O voto compulsório, ao contrário do que muitos apregoam, é um meio eficaz e presente na política de países desenvolvidos. Existem vários graus desta modalidade: (i) apresentar uma justificação válida para não ter votado, ou sujeitar-se a sanções; (ii) pena de multa; (iii) possível pena de prisão; (iv) perda de direitos; (v) entre outros. Levar ao extremo, com uma possível pena de prisão, será uma forma exagerada de proceder, sendo o intuito desta medida a sensibilização para o voto e não a promoção do medo de não ir votar.

Importa agora entender quais e quão bem sucedidos são os países em que vigora esta obrigação. Inicialmente irei utilizar o “Democracy Index 2020”, conduzido pela revista The Economist, no qual estão espelhados os índices democráticos de todos os países. Alguns dos países onde vigora o voto obrigatório são: Austrália, Bélgica, Brasil, Luxemburgo e Uruguai. Estes têm, respetivamente, a classificação de 9º; 36º; 49º; 13º; 15º. No mesmo ranking, Portugal ocupa a 26ª posição, porém, no critério do processo eleitoral e pluralismo, todos estes países obtiveram uma pontuação igual ou superior a Portugal. Ou seja, implementar uma medida como esta é tudo menos antidemocrático.

Quanto às sanções aplicadas nestes países quero ressalvar algumas como a perda do direito de votar durante 10 anos, a criação de desvantagem em concursos públicos para quem não exerce o voto, ou a pena de multa, a qual é meramente residual.

Resta avaliar o resultado produzido por estas medidas, no momento eleitoral. A abstenção, nas últimas eleições realizadas nestes países traduziu-se nos seguintes valores: Austrália – 8,1%; Bélgica – 11,6%; Brasil – 20,2%; Luxemburgo – 10,33%; Uruguai – 9,87%. Perante estes dados podemos compreender a gravidade da situação portuguesa, onde a abstenção nas legislativas rondou os 48,57%, ou seja, mais do dobro do que em qualquer um dos países referidos.

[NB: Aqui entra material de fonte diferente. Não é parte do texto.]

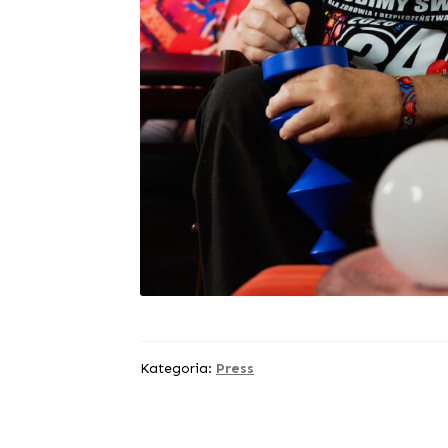
Kategoria:
Press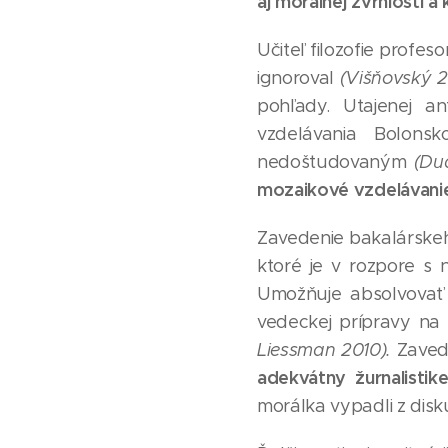
aj morálnej zvrhlosti a
Učiteľ filozofie profes
ignoroval
(Višňovský 2
pohľady. Utajenej ant
vzdelávania Bolons
nedoštudovaným
(Dud
mozaikové vzdelávanie
Zavedenie bakalárske
ktoré je v rozpore s
Umožňuje absolvovať 
vedeckej prípravy na
Liessman 2010).
Zaved
adekvátny žurnalistik
morálka vypadli z disk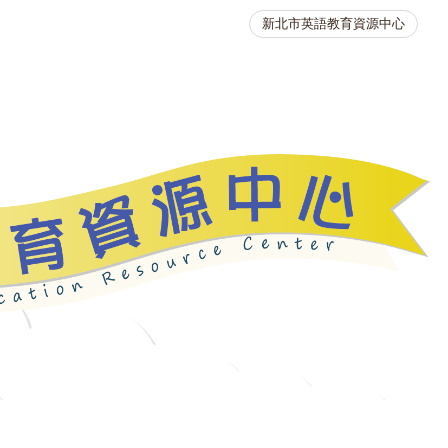
新北市英語教育資源中心
英語競賽
人力資源
生活英語動起來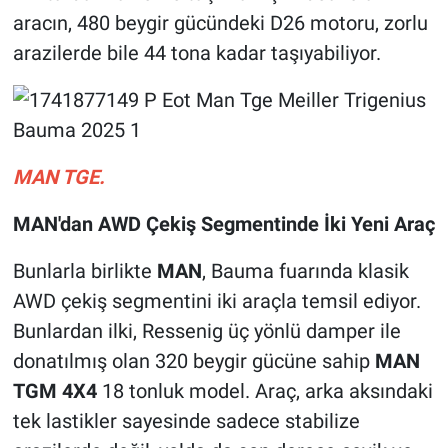
aracın, 480 beygir gücündeki D26 motoru, zorlu
arazilerde bile 44 tona kadar taşıyabiliyor.
MAN TGE.
MAN'dan AWD Çekiş Segmentinde İki Yeni Araç
Bunlarla birlikte
MAN
, Bauma fuarında klasik
AWD çekiş segmentini iki araçla temsil ediyor.
Bunlardan ilki, Ressenig üç yönlü damper ile
donatılmış olan 320 beygir gücüne sahip
MAN
TGM 4X4
18 tonluk model. Araç, arka aksındaki
tek lastikler sayesinde sadece stabilize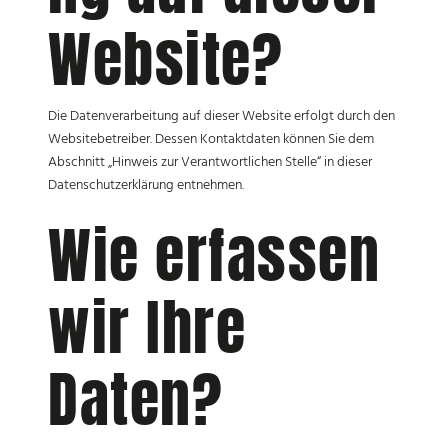
Website?
Die Datenverarbeitung auf dieser Website erfolgt durch den
Websitebetreiber. Dessen Kontaktdaten können Sie dem
Abschnitt „Hinweis zur Verantwortlichen Stelle“ in dieser
Datenschutzerklärung entnehmen.
Wie erfassen
wir Ihre
Daten?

Olho com pesar para estes números e pondero o que será melhor para o nosso país. Perder alguma liberdade no dia das eleições, ou dar a nossa liberdade de escolha a outros Portugueses. Talvez com medidas drásticas se crie o sentido de pertença, nacionalismo e de luta pela liberdade, sentido esse que morreu e foi enterrado a 25 de abril de 1974. Nestas eleições autárquicas, vote, não deixe a escolha do seu governante para os outros.